Recorded data
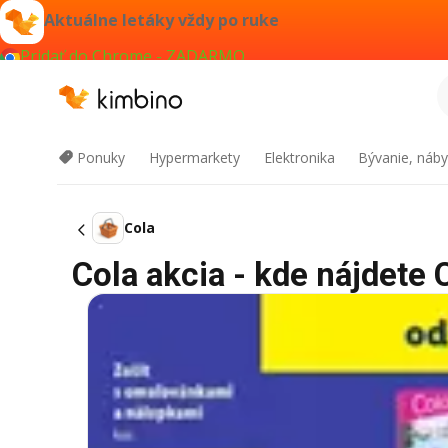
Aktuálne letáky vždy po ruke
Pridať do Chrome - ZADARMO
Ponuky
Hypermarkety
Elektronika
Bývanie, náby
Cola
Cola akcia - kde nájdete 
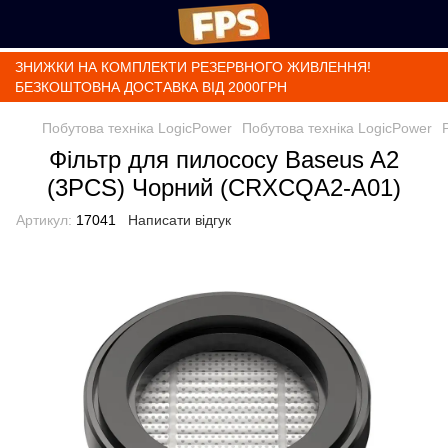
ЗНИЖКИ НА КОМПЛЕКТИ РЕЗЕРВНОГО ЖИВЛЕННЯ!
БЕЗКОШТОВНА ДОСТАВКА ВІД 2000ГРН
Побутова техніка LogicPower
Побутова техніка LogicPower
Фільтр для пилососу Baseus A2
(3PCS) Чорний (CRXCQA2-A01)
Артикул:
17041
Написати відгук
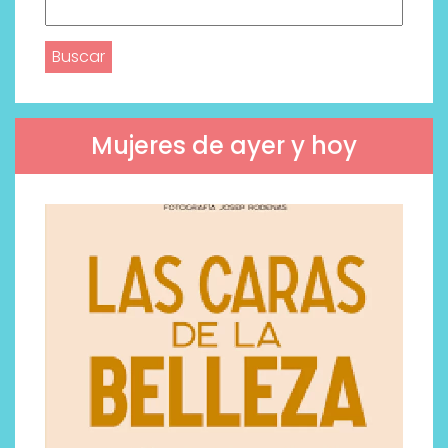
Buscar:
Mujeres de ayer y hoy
* * *
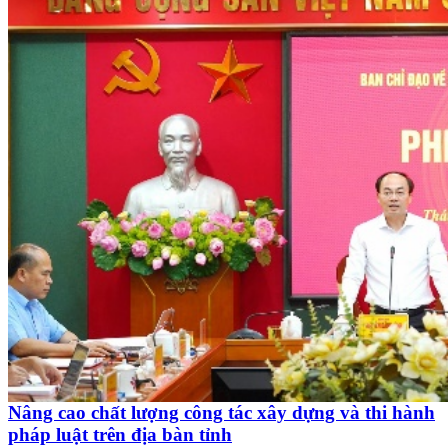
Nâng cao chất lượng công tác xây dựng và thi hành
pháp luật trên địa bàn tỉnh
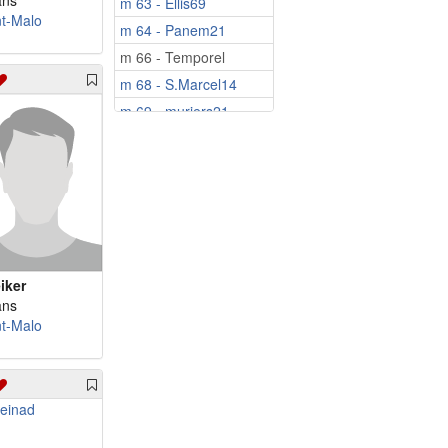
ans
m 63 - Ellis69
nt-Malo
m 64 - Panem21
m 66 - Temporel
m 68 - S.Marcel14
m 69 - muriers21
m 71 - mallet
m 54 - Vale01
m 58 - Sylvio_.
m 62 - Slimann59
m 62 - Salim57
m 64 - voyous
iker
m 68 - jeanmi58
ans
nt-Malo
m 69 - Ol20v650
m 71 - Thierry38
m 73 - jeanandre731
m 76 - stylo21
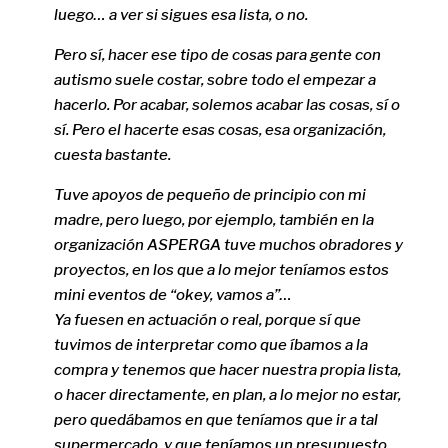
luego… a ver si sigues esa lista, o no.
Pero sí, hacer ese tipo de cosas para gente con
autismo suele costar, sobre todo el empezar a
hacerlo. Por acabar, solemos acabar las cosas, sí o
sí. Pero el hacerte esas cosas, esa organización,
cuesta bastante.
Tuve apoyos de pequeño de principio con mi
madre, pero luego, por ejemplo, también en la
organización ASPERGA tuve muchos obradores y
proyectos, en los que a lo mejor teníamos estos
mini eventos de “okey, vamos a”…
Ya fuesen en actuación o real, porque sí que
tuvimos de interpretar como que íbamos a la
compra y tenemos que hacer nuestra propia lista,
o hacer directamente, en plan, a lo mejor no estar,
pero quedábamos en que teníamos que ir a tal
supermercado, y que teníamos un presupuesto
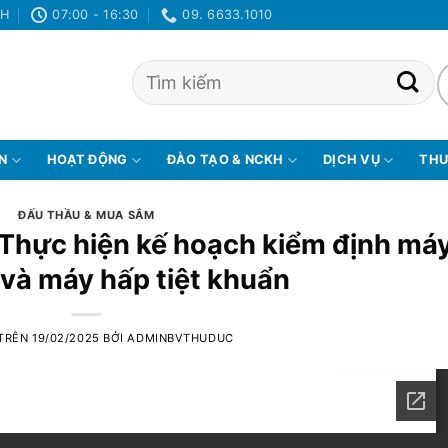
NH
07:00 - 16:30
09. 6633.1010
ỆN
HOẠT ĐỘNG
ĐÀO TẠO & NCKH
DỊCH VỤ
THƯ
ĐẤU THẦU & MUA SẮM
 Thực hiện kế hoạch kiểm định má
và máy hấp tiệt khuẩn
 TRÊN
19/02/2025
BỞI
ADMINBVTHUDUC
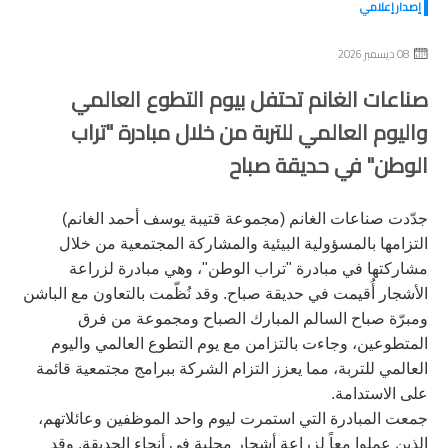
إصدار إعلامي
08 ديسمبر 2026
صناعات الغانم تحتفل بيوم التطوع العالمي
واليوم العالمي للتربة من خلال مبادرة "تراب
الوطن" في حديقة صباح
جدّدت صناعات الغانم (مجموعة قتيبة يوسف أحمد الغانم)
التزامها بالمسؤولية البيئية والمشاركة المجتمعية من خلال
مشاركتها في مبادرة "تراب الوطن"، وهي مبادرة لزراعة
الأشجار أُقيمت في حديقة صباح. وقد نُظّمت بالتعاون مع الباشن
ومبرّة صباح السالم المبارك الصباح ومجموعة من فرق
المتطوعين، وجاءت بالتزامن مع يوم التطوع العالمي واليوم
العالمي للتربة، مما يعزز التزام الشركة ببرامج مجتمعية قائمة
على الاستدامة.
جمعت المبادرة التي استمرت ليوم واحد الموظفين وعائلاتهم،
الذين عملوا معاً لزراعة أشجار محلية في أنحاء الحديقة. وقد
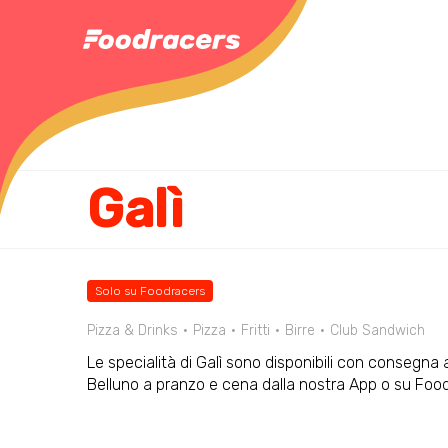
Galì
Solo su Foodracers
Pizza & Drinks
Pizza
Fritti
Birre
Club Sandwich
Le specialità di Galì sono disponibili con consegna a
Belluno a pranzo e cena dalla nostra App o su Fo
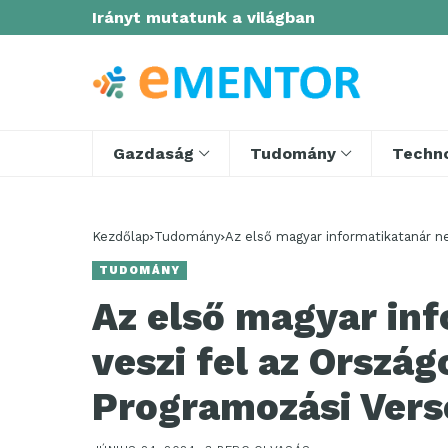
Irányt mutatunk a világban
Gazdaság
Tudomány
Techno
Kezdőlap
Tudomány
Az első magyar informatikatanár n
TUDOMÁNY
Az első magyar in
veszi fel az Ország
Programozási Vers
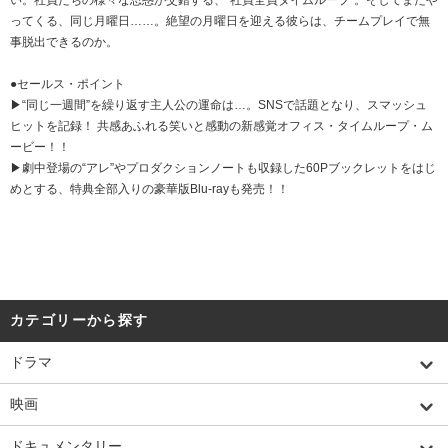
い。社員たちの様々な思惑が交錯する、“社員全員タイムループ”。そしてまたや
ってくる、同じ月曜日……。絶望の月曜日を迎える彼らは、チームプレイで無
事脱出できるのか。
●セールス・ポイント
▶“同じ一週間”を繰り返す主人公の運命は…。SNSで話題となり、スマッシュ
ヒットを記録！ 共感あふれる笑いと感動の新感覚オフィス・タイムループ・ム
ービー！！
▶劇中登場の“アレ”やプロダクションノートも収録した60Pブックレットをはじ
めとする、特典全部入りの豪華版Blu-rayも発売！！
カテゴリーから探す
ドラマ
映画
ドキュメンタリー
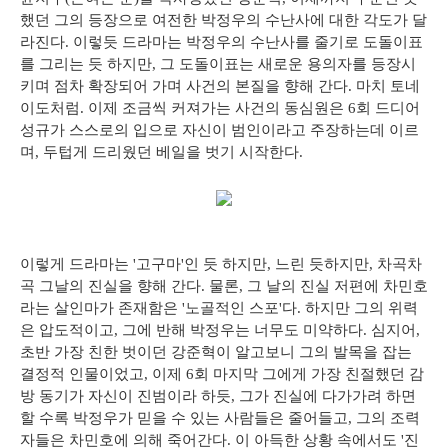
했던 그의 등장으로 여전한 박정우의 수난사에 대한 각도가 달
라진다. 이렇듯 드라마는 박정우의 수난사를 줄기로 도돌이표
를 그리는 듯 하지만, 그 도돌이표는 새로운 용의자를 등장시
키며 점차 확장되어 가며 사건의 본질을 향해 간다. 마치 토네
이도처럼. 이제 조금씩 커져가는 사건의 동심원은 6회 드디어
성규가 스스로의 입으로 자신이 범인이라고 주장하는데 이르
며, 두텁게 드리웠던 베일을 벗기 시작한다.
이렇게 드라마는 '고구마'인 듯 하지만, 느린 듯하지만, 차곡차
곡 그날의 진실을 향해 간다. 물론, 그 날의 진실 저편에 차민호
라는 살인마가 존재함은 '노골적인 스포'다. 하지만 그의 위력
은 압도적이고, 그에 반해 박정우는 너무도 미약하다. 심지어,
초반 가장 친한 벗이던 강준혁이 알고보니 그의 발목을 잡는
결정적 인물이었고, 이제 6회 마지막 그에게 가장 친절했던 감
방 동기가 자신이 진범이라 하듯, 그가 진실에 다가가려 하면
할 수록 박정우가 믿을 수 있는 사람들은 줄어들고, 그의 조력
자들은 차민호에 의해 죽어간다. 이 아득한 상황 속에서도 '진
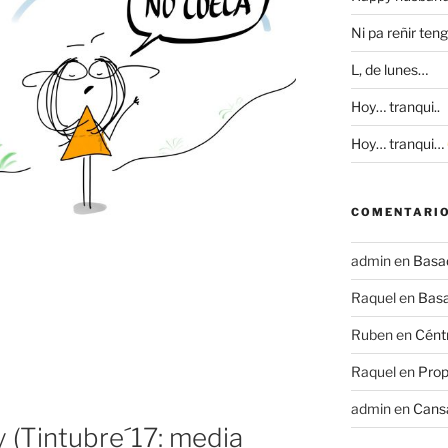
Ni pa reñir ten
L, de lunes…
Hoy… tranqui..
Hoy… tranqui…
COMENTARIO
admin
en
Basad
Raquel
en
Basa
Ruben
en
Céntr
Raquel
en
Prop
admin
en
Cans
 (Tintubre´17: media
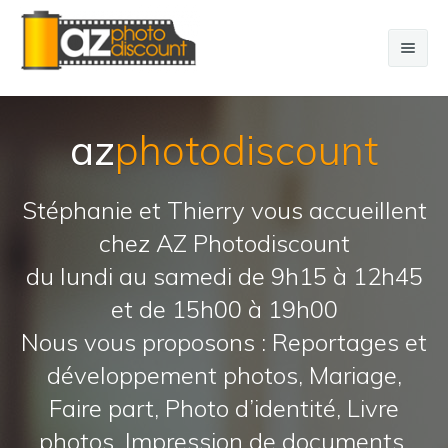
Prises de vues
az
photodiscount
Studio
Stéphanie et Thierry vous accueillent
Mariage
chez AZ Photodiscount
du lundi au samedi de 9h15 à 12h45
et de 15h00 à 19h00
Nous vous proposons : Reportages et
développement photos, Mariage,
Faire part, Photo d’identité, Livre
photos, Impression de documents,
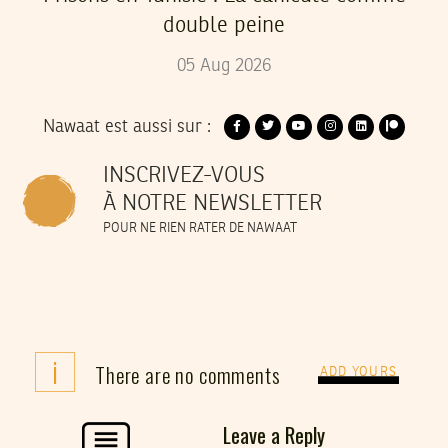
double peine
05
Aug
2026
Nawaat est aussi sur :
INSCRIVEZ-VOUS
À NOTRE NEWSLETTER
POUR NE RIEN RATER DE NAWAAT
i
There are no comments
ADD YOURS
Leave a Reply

EXERCISE
From the data above, return exactly the lines from the one with "Aktuálne letáky vždy po ruke" up to and including the one with "Mujeres de ayer y hoy". Pictures do not go in the copy.

PROBLEM SOLUTION
Aktuálne letáky vždy po ruke
Pridať do Chrome - ZADARMO
Ponuky
Hypermarkety
Elektronika
Bývanie, náby
Cola
Cola akcia - kde nájdete 
ЗНИЖКИ НА КОМПЛЕКТИ РЕЗЕРВНОГО ЖИВЛЕННЯ!
БЕЗКОШТОВНА ДОСТАВКА ВІД 2000ГРН
Побутова техніка LogicPower
Побутова техніка LogicPower
Фільтр для пилососу Baseus A2
(3PCS) Чорний (CRXCQA2-A01)
Артикул:
17041
Написати відгук
Buscar:
Mujeres de ayer y hoy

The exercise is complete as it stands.